Bashir noted that the budget passed last week by House Republicans would slash programs serving the poor. "I didn't hear you, sir, stand up and say a word about these issues," he told Perkins. "I cannot find a Christian leader who will stand up and say, 'we are for the poor, and this is wrong.'"
In response, Perkins tried a few tacks. He mentioned something abut the deficit, arguing that "we've got to cut everywhere," and said he personally does charity work to benefit the poor through his Louisiana church. Finally he settled on the line that government intervention "crowds out" charitable support from churches and other institutions -- though just how was never explained -- and that in the long run, the poor will benefit by being taught to be self-sufficient.
Perkins wasn't all that convincing. So what's a better answer? The fact is that the political wing of American Christianity -- a very different thing from American Christianity itself -- has decided over the last few decades it cares more about "social" (meaning mostly sexual) issues than economic ones. And it's made the calculation to sign on with one political party to achieve its goals.
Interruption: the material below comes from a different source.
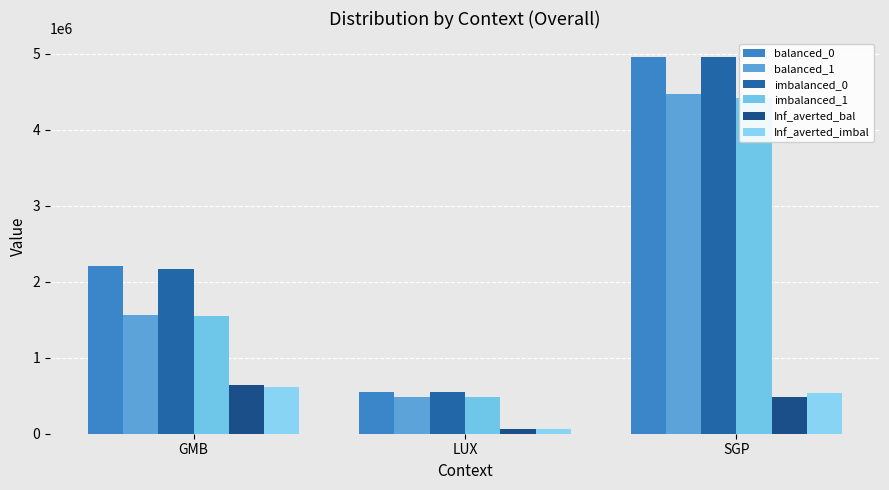

True or false: balanced_0 has a value of 3133139.0 at GMB.

False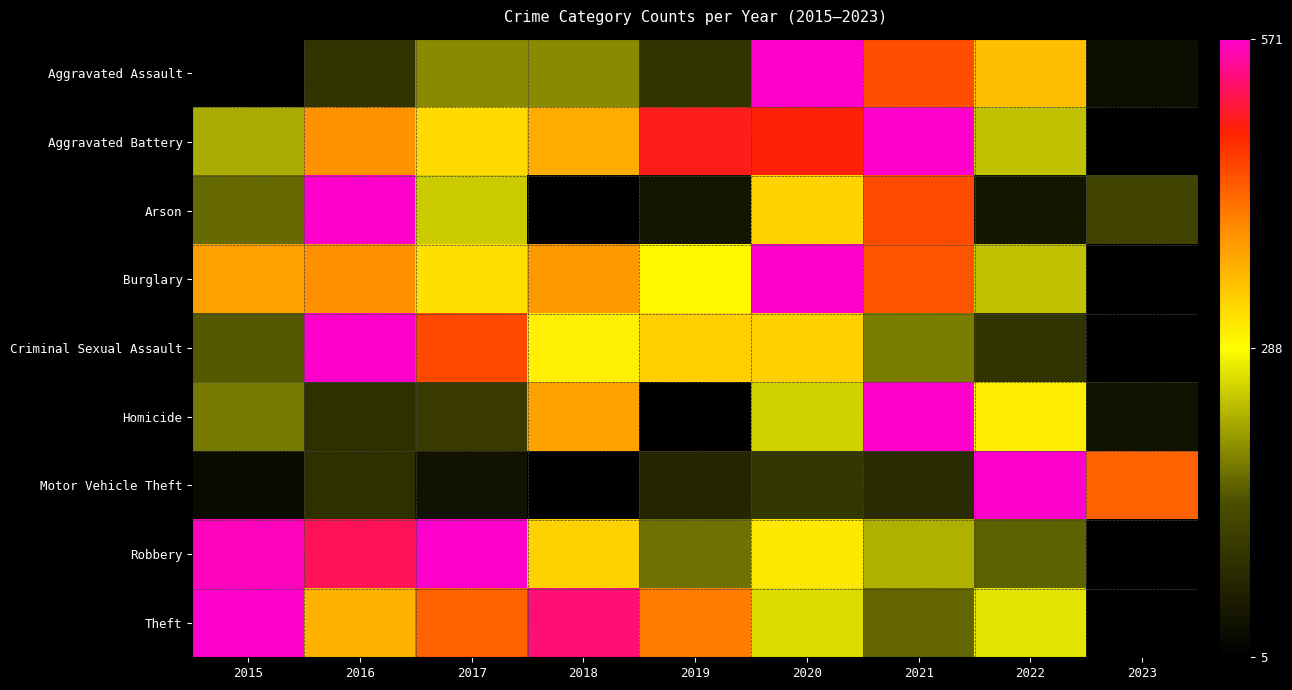

Between 2021 and 2022, which series saw the biggest shift?

Motor Vehicle Theft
But politics being what it is, being on Team GOP requires it to embrace the party's platform pretty much across the board -- or at the very least, not to make trouble by speaking out about things like economic unfairness (it's the same reason you saw few politically connected Christian leaders speak out against the war in Iraq, despite an equally clear biblical directive to promote peace). As a result, the social conservative movement consistently toes the party line by backing tax cuts for the rich over spending programs for the poor.
That's not necessarily an irrational position -- it's allowed the movement to achieve enormous sway within the Republican Party. But it does leave movement leaders like Perkins in an awkward spot sometimes.